The stakes are simply higher for California. Harvard, a private university, can not only withstand more financially, but ultimately matters less. UCLA, with great respect to UC Berkeley, is the “people’s university,” as Zev Yaroslavsky puts it. He’s a former L.A. County supervisor and current director of the Los Angeles Initiative at the UCLA Luskin School of Public Affairs.

“There is a difference between a Harvard and a UCLA, or UC Berkeley or UC San Diego or University of Michigan,” he said, and if the president managed to extract his pound of flesh, “it would bankrupt the No. 1 public university in the United States.”

The problem is this is a lose-lose situation. If the university settles, it is going to be forced to pay a tribute of hundreds of millions of dollars. While it may be able to lower the purposefully debilitating $1 billion Trump is demanding, it will still pay a price that damages it for years to come. But at least it will know the number.

If the university doesn’t settle, it risks years of litigation with no certainty of an eventual win.

On Tuesday, a federal court in a separate lawsuit ordered the administration to unfreeze more than $80 million in funding that is currently being withheld. But even with that win, the entire UC system remains in jeopardy of the president’s agenda, and there is no reason to believe the Supreme Court would side with California if or when the case made it that far.

But even if UCLA were to settle, what’s to stop Trump from coming back next year for another bite? As Yaroslavsky points out, give a bully your lunch money once, and they’ll keep coming back for more.

“There’s always a temptation to negotiate and work it out,” said Wiener, the state senator. “I don’t think that that’s an option here.”

Neither do I, though the business-minded decision would be to cut a deal. But we also have a larger issue to consider.

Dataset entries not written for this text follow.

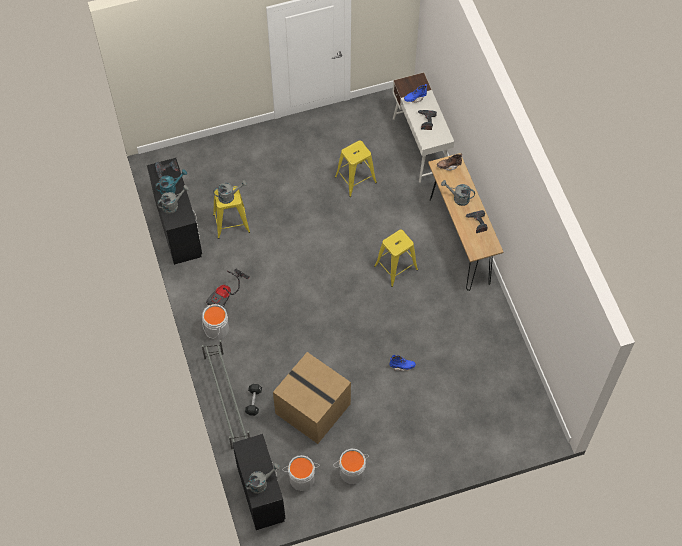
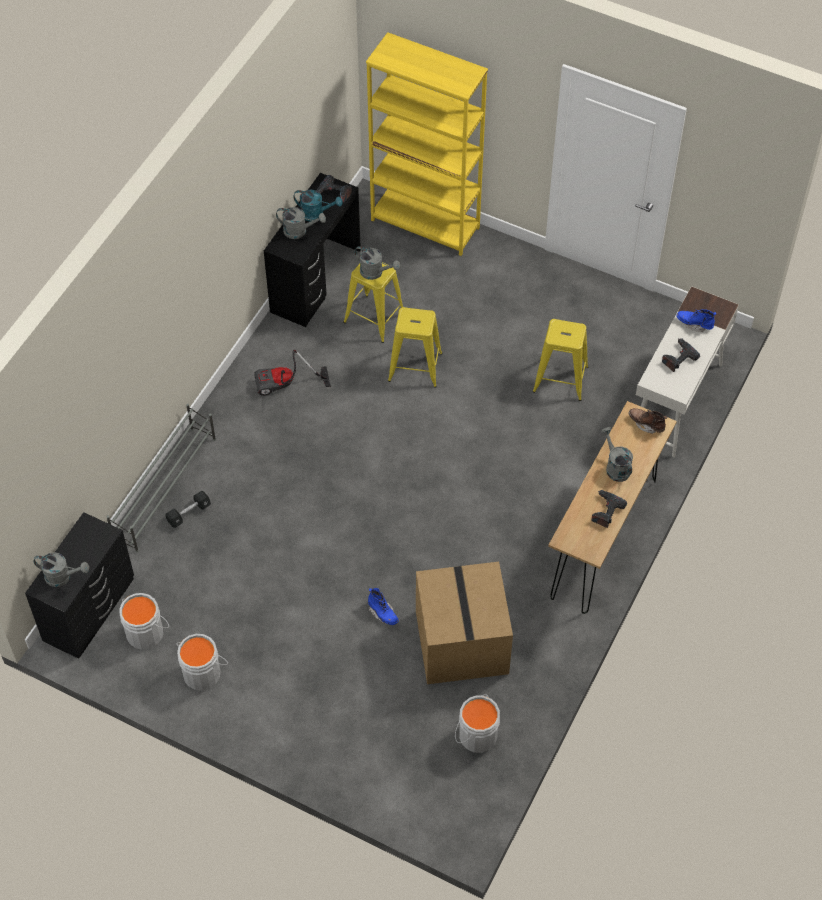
camera: 45 degrees right, 5 degrees down
(200, 152) = (425, 224): none -> yellow bookcase
(215, 329) = (235, 410): grey bucket -> grey bucket (476, 734)
(311, 408) = (237, 572): cardboard box -> cardboard box (460, 641)
(396, 268) = (497, 507): yellow stool -> yellow stool (415, 367)

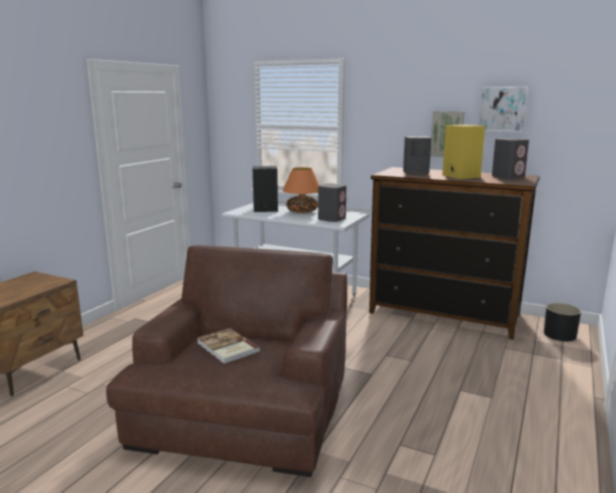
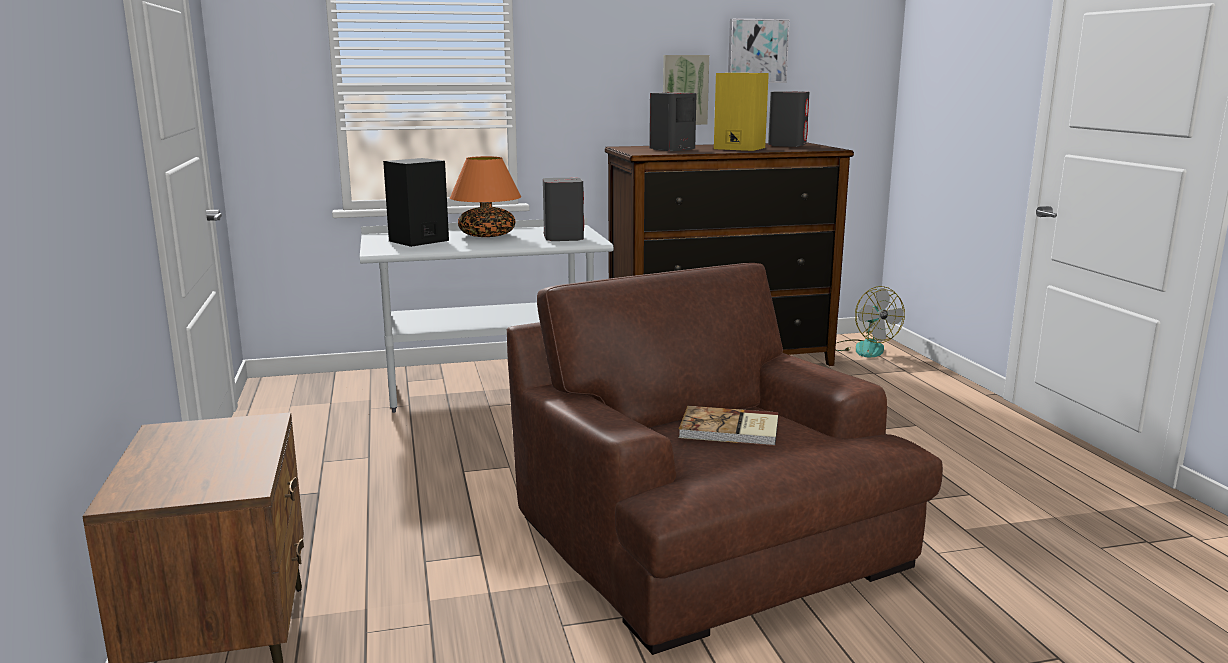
camera: 40 degrees left, 0 degrees up
(560, 335) = (863, 348): black planter -> fan

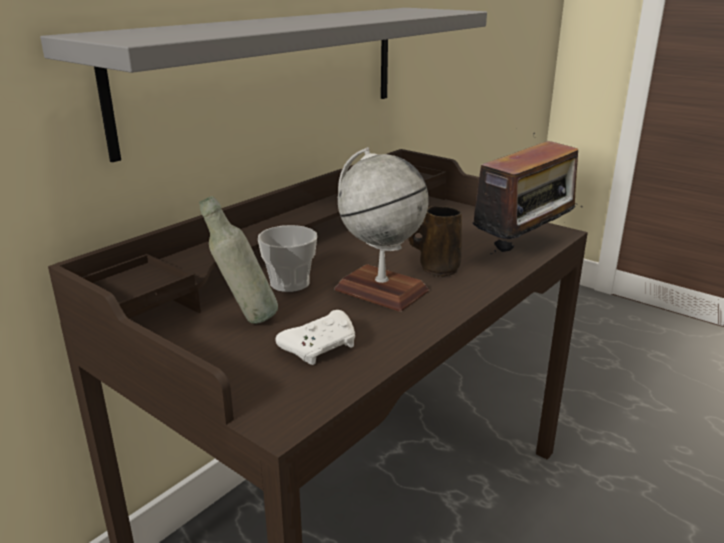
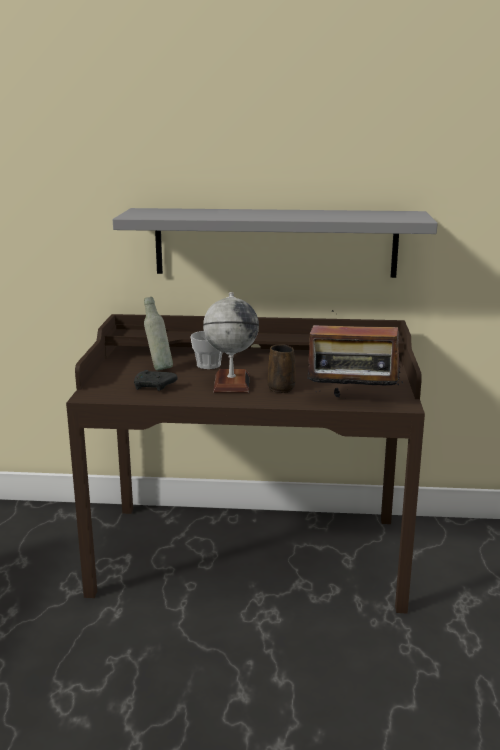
camera: 55 degrees right, 5 degrees down
(321, 347) = (154, 387): white game controller -> black game controller

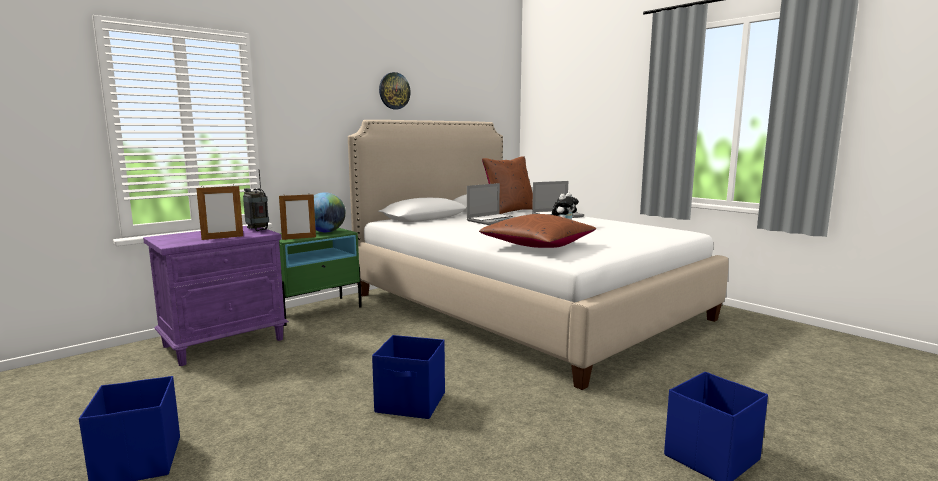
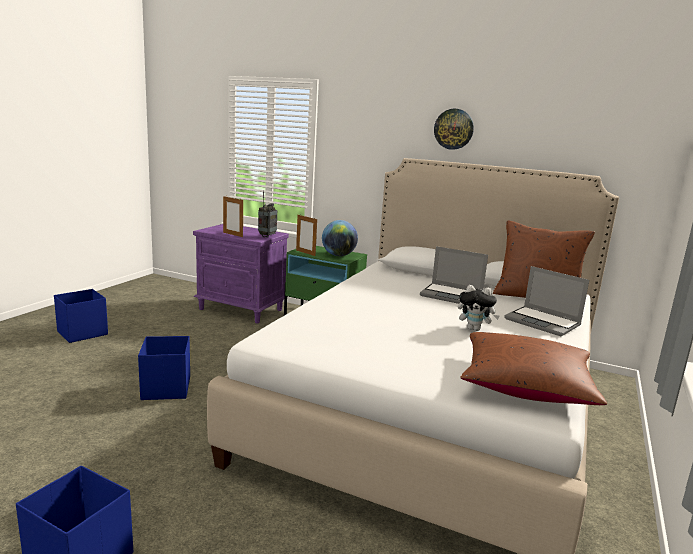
camera: 65 degrees right, 5 degrees up
(537, 245) = (325, 321): brown pillow -> brown pillow (526, 385)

Education is resistance to authoritarianism, and crushing it has long been a goal of the far right. Point being, educated, free-thinking folks often prefer diversity and democracy.

In 2021, Vice President JD Vance gave a speech titled “The Universities are the Enemy,” which summed it up well.

“We have to honestly and aggressively attack the universities in this country,” he said. And here we are.

If the university of the fourth-largest economy on the planet signals that it can’t stand up to this, what university will risk it?

“California needs to say, ‘No, we’re not going to give him control over the UC, we’re not going to pay him taxpayer dollars as extortion,’” Wiener said. “If California can’t say no, then I don’t see who can.”

So once again, California — and Californians — are a line of defense. It’s up to us to let our leaders know that we don’t want our taxpayer-funded universities to cave to this assault, and that we expect our governor to fight.

It’s in his best interest, and ours.